##### MATERIAL FOR THE TASK #####

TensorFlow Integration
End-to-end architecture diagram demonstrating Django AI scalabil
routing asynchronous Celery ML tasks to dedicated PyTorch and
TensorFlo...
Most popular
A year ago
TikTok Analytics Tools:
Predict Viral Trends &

#####
##### MATERIAL FOR THE TASK #####

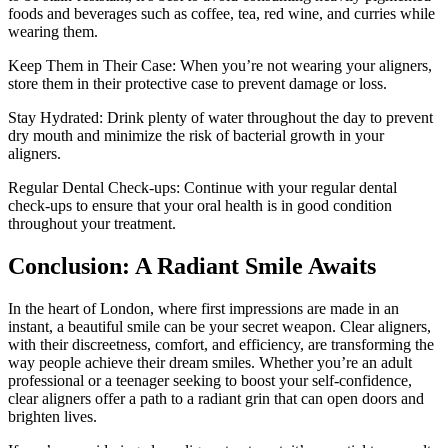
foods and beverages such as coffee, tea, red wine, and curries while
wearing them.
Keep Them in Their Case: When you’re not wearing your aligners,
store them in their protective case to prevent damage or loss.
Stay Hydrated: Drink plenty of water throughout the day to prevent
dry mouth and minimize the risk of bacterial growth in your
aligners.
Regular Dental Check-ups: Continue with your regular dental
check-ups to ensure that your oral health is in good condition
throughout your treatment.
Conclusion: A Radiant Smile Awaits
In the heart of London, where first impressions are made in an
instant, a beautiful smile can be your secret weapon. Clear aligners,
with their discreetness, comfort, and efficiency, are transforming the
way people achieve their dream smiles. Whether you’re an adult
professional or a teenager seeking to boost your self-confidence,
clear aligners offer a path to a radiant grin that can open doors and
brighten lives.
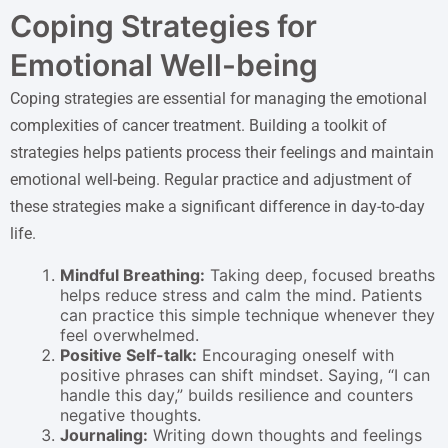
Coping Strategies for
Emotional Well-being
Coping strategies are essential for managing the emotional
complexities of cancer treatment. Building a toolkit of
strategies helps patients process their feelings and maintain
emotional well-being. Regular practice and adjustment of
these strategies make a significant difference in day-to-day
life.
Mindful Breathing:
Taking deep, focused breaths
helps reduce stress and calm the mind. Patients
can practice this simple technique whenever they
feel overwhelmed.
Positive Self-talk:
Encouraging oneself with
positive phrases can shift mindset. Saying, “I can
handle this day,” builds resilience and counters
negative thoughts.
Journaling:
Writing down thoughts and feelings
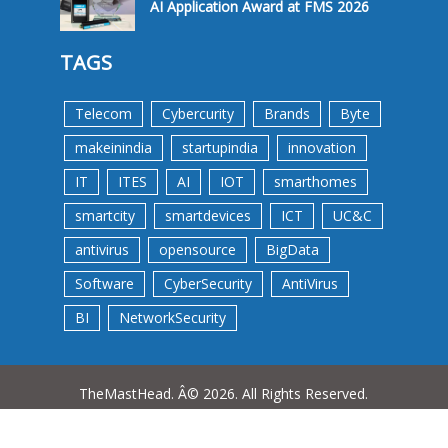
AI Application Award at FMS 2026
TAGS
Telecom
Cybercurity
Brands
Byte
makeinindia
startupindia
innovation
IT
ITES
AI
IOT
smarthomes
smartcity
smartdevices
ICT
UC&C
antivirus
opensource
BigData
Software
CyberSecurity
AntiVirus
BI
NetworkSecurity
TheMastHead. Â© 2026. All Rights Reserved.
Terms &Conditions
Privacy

#####

● EXERCISE OBJECTIVE: Check each line above for "with" and please state only how many have it.

● PROBLEM SOLUTION: 3